So the result is like shoving a square peg through a round hole: Online video and mobile marketing campaigns are being discussed in terms of impressions and CPMs. This makes sense for lots of online video and for mobile display ads to a certain extent. But a much greater portion of mobile revenues over the next few years will shift to search.
This will require brand advertisers to think about, buy and measure the medium in a whole new way. Maybe it will mean more CPC, maybe more CPA, maybe more pay-per-call (let’s hope not too many more acronyms). But CPM will not be the standard unit of pricing in mobile, and mobile will need a budget of its own (currently comes out of “digital”). Still, CPM is what you hear about most at tech and media conferences.
Some speakers I saw at the conference argued that we need a standard measurement that combines and “dumbs down” the media buying across all these evolving media. That would be nice — and certainly lead to greater advertiser adoption — but probably isn’t going to happen.
That would essentially require focusing on a lowest common denominator that misses out on all the unique capabilities of these platforms. Not to mention that Madison Avenue should evolve rather than the technology devolve. They’re smart people, and they’ve been able to wrap their brains around search engine marketing to a certain degree (mostly outsourced).

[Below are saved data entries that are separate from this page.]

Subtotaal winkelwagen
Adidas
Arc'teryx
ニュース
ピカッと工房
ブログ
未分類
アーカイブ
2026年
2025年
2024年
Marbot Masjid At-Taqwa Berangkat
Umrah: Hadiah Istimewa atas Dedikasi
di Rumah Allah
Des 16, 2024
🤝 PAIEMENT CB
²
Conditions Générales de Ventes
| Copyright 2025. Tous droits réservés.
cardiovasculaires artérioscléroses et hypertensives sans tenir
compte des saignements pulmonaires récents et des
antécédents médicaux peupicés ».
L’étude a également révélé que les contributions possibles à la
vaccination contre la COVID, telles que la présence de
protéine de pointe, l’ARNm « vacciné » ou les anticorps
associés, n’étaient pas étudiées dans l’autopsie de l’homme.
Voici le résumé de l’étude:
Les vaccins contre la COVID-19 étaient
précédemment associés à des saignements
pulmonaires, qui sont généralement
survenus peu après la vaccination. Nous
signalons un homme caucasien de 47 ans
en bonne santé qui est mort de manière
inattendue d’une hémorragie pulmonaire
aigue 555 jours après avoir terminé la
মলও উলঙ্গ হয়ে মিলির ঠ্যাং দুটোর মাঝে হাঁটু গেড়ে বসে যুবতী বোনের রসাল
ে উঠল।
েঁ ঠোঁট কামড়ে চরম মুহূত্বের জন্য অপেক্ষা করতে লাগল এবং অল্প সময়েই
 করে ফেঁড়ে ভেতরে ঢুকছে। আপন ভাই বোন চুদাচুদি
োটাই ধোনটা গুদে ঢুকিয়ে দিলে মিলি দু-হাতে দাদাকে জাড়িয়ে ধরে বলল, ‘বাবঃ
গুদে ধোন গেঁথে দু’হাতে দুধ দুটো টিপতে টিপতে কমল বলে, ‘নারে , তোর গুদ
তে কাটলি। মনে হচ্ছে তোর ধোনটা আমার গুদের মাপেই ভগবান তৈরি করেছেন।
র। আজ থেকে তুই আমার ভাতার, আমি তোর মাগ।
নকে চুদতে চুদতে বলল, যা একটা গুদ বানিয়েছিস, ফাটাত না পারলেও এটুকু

Bottom line, there is much more attention paid to branding products than to any concern over whether they actually move off the shelf. In television (and the Internet for that matter), that was fine because the gap between the living room and the store was a matter of miles. Now that we’re dealing with a device whose distance to the store shelf approaches zero, the purchase funnel shrinks considerably. That’s going to require a new way of thinking.